Shanghai-MOST Key Laboratory of Health and Disease Genomics, Chinese National Human Genome Center at Shanghai, Shanghai, PR China.
J Exp Zool B Mol Dev Evol. 2011 Nov 15;316(7):500-14. doi: 10.1002/jez.b.21421. Epub 2011 Jun 21.
The precise identification of the transcription start sites (TSSs) of genes in the honeybee genome will be helpful for inferring start codons and for determining promoter elements. The 5'SAGE approach provides a powerful tool for identifying TSSs in the sequenced genome. The main purpose of this study is to identify the actual TSSs of expressed genes as well as the usage of different TSSs in the Apis mellifera genome. We performed a 5'LongSAGE (5'LS) analysis for the adult drone head, and the TSSs of the expressed genes were determined by mapping the 5'LS tag sequences to the honeybee genome. A total of 8,280 unique 19 bp 5'LS tag sequences were identified that corresponded to 3,655 predicted genes. Out of these tags, 4,998 tags (60.4%) were mapped to a region from -1,000 bp to +100 bp of the start codon of 2,301 reference coding sequences. Notably, we observed that 28-47% of the 3,655 honeybee genes initiated transcription from alternative TSSs. The TSS consensus pattern of the honeybee genes, DT(rich) PyPu(G(rich))(T/A)(T(rich))(3), was obtained by aligning the sequences flanking the 5'LS-TSSs. We also identified three new genes in the regions downstream of 5'LS tags and validated 21 TSSs using RT-PCR amplification. Additionally, 17 genes identified by the 5'LS tags were associated with the Gene Ontology term "behavior." Mapping of the 5'LS tags on the genome not only provided direct evidence of expression for in silico predicted genes but also allowed for the identification of previously unrecognized, novel exons and alternative TSSs.
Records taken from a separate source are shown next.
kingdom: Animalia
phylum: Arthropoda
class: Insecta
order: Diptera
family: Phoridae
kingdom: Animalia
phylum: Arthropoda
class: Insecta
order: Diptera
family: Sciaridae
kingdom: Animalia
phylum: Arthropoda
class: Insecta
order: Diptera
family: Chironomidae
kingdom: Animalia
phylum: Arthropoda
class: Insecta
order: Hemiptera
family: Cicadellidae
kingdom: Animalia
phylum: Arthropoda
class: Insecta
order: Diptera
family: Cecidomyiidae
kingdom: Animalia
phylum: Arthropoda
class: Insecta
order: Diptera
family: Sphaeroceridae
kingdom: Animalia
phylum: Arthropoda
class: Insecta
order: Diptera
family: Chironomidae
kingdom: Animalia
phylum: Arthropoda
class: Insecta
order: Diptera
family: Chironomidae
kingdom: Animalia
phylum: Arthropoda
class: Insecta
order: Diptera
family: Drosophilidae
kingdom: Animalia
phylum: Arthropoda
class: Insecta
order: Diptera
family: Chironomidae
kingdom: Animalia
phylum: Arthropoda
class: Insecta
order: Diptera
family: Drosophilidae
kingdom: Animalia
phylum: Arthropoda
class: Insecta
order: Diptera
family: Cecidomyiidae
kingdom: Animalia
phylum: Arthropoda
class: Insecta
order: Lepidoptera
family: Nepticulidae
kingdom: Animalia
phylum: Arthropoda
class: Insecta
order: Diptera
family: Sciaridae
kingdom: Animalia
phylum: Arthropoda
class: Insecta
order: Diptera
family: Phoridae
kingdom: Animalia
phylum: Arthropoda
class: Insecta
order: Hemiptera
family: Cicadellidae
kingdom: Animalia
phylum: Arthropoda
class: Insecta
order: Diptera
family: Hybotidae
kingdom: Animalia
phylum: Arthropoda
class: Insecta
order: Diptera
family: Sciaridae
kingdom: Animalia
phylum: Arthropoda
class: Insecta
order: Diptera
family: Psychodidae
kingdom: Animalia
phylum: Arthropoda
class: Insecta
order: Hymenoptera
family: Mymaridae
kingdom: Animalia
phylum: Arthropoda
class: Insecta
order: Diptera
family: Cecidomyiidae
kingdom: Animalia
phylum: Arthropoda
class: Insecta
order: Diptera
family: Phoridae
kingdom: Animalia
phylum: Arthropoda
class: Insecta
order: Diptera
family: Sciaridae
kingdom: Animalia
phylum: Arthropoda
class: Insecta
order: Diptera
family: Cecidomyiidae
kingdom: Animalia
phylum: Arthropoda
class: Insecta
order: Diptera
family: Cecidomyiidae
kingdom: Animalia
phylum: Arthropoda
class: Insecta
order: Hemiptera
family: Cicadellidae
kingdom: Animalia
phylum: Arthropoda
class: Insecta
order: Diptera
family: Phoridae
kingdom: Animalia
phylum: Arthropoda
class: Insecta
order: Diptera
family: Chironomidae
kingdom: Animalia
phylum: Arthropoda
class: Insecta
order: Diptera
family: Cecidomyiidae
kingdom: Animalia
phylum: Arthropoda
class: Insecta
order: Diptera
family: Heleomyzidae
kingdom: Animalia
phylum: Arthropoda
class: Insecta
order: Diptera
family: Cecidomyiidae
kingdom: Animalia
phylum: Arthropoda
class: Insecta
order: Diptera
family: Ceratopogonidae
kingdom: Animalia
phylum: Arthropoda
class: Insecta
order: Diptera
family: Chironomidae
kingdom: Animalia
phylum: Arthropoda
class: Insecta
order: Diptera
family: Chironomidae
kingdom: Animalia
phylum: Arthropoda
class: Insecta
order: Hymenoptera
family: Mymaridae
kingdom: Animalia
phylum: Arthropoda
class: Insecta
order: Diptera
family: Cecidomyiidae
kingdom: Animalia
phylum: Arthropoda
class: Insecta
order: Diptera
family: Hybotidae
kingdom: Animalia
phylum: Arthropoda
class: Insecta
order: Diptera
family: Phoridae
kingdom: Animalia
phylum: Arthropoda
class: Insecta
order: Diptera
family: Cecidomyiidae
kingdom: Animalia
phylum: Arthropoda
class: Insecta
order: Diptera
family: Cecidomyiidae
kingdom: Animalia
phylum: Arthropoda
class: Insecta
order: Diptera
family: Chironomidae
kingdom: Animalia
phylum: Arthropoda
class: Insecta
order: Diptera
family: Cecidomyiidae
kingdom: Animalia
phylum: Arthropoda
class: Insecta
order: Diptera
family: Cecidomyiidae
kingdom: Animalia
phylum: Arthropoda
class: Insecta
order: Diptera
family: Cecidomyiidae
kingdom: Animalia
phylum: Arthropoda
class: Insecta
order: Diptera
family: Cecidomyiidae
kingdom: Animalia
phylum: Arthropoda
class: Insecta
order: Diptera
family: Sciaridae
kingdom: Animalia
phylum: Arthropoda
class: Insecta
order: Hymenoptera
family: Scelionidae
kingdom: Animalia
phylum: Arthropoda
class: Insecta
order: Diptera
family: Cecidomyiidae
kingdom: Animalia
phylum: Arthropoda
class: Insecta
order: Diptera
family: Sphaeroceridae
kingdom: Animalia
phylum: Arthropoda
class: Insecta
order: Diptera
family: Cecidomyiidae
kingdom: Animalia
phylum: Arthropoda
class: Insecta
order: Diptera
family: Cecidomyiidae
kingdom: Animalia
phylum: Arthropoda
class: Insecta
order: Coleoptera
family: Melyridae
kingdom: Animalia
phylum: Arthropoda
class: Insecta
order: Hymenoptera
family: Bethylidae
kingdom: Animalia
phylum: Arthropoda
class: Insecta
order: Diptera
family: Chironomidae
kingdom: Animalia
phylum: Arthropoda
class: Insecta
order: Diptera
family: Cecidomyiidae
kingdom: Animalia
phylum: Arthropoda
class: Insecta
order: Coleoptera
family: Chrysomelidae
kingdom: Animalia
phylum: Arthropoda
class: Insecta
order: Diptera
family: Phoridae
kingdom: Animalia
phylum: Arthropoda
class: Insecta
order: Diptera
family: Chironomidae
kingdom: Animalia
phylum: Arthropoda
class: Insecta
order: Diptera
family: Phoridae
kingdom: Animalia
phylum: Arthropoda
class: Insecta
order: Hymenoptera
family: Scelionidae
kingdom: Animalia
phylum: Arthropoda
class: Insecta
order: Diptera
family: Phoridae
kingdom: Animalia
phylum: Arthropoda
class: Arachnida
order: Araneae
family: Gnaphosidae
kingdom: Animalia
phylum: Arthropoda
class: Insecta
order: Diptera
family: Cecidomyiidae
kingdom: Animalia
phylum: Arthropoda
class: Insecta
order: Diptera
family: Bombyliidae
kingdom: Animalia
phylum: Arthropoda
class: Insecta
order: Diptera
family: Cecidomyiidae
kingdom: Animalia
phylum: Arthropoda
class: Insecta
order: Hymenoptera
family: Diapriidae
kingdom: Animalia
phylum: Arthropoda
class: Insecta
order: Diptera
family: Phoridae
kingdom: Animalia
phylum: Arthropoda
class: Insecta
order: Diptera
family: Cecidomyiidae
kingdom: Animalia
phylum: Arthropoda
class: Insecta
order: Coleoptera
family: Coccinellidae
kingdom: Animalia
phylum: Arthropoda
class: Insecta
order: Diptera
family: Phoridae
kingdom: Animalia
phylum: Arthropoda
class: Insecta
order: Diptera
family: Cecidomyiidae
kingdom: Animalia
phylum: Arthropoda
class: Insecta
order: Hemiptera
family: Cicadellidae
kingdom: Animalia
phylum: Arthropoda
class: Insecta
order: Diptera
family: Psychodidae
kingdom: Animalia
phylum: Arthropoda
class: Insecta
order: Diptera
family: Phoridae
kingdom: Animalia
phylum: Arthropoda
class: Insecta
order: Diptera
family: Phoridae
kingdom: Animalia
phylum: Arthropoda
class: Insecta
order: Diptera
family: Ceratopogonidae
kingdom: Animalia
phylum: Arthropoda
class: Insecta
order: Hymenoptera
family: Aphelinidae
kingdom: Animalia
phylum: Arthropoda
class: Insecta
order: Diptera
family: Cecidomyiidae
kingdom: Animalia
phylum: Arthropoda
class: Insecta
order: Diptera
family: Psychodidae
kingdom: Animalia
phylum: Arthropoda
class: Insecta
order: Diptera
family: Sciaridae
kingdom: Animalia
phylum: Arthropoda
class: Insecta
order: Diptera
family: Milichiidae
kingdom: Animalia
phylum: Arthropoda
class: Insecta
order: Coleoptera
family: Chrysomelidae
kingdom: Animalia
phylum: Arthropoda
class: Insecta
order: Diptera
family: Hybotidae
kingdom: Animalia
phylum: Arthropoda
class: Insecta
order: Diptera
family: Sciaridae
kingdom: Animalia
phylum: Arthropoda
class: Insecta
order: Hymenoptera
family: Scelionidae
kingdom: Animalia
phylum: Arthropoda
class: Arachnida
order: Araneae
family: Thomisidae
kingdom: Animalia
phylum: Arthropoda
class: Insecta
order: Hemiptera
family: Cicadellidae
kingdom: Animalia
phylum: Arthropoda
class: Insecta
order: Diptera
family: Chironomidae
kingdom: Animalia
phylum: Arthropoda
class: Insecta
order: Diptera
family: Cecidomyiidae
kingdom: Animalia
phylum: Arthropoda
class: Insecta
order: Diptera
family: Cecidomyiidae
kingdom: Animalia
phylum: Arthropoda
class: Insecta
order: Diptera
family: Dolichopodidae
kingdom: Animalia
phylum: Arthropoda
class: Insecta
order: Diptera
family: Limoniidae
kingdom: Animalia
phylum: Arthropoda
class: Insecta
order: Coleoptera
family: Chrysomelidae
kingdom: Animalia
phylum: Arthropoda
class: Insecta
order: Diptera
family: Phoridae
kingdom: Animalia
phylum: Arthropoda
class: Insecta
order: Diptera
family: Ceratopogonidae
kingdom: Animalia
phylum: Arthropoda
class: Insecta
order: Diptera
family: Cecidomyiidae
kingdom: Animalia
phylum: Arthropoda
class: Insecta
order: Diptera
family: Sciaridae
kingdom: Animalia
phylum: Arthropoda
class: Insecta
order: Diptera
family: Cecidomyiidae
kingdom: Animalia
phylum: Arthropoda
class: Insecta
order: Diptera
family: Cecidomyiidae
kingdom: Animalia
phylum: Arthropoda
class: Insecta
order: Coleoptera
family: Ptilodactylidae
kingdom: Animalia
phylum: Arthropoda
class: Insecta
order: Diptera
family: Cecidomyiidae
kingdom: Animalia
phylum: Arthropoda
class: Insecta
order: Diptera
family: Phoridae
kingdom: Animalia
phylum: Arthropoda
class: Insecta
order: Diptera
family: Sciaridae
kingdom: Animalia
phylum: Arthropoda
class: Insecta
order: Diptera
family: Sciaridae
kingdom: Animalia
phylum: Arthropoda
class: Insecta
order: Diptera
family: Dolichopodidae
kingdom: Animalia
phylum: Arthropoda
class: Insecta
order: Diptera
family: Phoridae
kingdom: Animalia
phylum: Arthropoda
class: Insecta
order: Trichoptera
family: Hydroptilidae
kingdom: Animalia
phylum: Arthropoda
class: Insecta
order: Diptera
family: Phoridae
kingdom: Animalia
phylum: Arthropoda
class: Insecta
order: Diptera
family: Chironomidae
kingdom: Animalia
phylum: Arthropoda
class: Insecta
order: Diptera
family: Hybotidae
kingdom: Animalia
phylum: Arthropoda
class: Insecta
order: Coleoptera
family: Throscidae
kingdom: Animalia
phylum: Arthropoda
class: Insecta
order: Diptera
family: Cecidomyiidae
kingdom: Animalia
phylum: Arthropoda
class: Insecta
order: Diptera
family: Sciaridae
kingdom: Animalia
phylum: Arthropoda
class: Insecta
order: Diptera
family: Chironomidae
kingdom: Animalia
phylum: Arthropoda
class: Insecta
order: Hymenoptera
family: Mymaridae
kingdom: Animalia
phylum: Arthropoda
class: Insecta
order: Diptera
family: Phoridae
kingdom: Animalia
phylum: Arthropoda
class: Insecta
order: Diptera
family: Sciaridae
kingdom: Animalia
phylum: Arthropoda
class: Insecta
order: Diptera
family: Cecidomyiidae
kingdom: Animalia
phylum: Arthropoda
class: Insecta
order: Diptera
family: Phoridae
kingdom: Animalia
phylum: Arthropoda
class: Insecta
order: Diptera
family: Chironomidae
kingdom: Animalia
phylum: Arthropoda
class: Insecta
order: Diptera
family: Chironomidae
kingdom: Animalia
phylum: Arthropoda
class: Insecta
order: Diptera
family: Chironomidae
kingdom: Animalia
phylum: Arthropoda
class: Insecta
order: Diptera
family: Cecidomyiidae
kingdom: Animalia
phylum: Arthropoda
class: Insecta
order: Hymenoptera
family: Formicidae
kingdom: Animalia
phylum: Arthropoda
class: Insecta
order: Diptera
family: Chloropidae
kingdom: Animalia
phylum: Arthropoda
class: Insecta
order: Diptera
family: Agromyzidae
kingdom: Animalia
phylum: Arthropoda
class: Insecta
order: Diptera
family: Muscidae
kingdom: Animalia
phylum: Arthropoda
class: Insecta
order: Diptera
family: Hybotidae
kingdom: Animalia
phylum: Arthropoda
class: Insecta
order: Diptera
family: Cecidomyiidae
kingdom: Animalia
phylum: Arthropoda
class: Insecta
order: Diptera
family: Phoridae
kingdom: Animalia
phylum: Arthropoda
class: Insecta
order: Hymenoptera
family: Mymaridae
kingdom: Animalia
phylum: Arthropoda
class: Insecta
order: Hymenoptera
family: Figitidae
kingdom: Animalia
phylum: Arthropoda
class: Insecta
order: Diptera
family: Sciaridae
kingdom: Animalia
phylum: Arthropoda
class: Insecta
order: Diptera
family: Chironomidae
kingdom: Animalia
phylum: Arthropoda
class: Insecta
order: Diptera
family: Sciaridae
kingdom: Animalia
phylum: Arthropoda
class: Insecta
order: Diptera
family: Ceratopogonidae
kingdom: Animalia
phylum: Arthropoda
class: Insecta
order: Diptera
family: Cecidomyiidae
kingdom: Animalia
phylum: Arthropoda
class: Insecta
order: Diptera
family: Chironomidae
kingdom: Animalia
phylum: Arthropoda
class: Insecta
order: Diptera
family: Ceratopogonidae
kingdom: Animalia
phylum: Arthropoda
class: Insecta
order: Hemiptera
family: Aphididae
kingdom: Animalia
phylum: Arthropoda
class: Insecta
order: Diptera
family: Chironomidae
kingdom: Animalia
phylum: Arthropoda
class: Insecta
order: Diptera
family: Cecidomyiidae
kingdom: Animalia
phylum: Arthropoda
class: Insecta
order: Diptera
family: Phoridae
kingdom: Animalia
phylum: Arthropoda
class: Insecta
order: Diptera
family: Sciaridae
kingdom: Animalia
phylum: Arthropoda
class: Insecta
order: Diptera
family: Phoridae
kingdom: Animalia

真核生物基因转录起始位点(TSSs)的精确定位,有助于推测起始密码子并确定启动子元件。5'SAGE 方法是一种在测序基因组中识别 TSS 的有力工具。本研究的主要目的是确定表达基因的实际 TSS 以及在 Apis mellifera 基因组中不同 TSS 的使用情况。我们对成年雄蜂头部进行了 5'LongSAGE(5'LS)分析,并通过将 5'LS 标签序列映射到蜜蜂基因组来确定表达基因的 TSS。共鉴定出 8280 个独特的 19bp 5'LS 标签序列,对应 3655 个预测基因。在这些标签中,有 4998 个标签(60.4%)映射到 2301 个参考编码序列起始密码子的-1000bp 到+100bp 区域。值得注意的是,我们观察到 3655 个蜜蜂基因中有 28-47%从替代 TSS 开始转录。通过比对侧翼 5'LS-TSS 的序列,获得了蜜蜂基因的 TSS 一致模式 DT(rich)PyPu(G(rich))(T/A)(T(rich))(3)。我们还在 5'LS 标签下游区域鉴定了三个新基因,并通过 RT-PCR 扩增验证了 21 个 TSS。此外,通过 5'LS 标签鉴定的 17 个基因与基因本体论术语“行为”相关。5'LS 标签在基因组上的映射不仅为计算机预测基因的表达提供了直接证据,而且还可以识别以前未被识别的新外显子和替代 TSS。